** Problem to solve **
How many lines in the material below contain the string "atrium"? Reply with the number alone.

** Records to use **
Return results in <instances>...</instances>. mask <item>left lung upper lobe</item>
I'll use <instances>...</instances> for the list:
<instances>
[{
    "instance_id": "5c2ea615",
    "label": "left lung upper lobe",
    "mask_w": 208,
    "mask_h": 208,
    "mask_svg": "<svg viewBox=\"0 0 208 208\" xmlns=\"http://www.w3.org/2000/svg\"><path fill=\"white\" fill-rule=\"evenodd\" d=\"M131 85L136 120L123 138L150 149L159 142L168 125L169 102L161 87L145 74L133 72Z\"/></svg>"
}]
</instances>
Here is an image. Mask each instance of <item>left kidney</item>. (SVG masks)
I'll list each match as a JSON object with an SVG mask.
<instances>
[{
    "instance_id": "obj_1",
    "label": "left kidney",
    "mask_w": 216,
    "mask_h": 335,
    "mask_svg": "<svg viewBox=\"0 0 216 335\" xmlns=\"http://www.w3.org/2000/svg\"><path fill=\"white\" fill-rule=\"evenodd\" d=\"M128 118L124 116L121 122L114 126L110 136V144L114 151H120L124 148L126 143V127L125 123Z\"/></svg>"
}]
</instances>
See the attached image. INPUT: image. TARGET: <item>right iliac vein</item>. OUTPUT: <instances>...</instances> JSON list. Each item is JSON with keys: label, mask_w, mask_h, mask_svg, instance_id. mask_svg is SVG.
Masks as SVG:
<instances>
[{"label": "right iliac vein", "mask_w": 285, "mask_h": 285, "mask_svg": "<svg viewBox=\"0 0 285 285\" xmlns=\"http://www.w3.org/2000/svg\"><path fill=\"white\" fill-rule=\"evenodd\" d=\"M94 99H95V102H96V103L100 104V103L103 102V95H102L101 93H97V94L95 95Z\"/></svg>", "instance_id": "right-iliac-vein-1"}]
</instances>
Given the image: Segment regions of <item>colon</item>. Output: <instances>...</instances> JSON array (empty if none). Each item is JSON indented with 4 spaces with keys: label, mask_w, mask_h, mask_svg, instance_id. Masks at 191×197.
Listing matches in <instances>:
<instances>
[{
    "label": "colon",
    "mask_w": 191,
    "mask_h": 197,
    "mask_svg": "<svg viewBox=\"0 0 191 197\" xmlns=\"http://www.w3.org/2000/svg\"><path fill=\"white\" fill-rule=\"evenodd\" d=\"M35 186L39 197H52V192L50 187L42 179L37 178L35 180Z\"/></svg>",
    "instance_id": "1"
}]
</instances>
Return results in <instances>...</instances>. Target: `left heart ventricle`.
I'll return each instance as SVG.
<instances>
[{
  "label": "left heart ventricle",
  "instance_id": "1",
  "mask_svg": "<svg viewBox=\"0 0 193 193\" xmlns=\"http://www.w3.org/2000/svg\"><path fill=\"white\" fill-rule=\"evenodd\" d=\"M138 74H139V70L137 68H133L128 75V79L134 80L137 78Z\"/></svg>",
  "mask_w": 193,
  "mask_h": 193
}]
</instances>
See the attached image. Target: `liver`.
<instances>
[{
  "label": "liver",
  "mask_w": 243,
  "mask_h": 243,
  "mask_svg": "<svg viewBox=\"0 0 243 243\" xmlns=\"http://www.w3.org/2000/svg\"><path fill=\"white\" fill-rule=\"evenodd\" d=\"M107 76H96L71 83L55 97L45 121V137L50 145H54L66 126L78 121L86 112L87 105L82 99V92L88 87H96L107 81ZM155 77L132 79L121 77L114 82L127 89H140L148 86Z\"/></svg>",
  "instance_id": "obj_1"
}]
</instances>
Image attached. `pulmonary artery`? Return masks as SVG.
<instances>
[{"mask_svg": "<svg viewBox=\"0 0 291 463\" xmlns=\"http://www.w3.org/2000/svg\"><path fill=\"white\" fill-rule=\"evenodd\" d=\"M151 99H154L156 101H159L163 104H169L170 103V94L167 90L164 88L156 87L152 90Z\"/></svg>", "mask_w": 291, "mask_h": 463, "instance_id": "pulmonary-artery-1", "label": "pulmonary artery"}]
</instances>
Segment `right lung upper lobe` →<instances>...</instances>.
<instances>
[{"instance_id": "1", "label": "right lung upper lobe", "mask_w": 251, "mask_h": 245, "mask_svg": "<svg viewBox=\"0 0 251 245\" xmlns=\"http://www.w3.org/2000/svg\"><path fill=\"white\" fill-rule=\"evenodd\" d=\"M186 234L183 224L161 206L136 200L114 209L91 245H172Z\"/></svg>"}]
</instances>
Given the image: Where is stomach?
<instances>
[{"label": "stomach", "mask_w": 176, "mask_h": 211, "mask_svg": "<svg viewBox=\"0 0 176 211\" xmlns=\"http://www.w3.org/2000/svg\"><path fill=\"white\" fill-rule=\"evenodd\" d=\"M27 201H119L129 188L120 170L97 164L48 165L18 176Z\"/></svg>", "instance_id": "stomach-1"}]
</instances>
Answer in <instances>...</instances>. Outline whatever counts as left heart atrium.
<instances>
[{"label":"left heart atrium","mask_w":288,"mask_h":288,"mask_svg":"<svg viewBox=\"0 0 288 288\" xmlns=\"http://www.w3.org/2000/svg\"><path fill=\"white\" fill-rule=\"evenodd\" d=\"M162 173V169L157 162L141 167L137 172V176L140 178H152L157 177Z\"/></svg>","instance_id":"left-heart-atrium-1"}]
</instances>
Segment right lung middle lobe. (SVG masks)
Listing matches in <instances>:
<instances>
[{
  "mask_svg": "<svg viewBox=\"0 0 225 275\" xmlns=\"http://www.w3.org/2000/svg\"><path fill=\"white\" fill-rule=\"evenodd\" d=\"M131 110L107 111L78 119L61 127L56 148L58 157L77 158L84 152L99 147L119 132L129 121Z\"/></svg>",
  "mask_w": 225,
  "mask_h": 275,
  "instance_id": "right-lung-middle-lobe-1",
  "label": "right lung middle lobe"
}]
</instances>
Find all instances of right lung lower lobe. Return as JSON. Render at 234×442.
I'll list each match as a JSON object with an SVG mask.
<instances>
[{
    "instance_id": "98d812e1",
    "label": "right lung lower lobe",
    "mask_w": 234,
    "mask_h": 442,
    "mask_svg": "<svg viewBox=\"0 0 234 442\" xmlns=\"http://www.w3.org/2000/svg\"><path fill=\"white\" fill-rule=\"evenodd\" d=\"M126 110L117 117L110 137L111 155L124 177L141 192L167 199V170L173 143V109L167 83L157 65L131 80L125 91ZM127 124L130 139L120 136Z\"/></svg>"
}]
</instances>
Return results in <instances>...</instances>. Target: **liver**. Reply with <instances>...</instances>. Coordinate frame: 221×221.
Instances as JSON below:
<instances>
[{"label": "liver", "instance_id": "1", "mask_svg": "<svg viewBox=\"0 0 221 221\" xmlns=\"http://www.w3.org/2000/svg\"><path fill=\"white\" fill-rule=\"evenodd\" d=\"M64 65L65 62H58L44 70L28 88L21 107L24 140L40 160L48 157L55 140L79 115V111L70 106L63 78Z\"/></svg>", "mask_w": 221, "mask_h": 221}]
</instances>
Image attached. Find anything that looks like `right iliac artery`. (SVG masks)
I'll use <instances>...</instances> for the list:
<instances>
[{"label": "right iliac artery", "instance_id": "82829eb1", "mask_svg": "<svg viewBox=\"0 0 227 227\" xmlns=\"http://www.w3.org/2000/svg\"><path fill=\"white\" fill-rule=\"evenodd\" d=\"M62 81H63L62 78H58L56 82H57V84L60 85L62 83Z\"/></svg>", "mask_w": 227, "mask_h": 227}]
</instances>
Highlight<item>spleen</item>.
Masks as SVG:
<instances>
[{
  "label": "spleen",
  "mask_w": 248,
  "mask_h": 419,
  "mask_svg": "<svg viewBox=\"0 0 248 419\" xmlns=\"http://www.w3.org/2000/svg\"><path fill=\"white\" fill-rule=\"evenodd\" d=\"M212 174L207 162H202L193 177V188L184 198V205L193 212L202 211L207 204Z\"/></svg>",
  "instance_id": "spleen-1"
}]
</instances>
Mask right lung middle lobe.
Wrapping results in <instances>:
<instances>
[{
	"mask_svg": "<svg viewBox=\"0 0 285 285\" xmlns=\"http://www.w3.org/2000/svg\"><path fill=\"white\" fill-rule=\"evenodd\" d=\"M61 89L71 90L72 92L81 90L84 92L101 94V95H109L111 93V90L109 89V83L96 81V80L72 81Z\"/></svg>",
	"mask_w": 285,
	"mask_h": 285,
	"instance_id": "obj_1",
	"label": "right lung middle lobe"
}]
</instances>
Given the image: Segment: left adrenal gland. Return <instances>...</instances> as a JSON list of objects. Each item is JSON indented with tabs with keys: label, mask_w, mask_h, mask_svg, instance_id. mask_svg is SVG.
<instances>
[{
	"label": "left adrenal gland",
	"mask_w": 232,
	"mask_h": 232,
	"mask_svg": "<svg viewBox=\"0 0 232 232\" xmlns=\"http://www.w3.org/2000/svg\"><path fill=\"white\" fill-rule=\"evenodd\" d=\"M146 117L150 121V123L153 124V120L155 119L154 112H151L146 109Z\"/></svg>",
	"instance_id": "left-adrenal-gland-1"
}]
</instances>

** Task answer **
2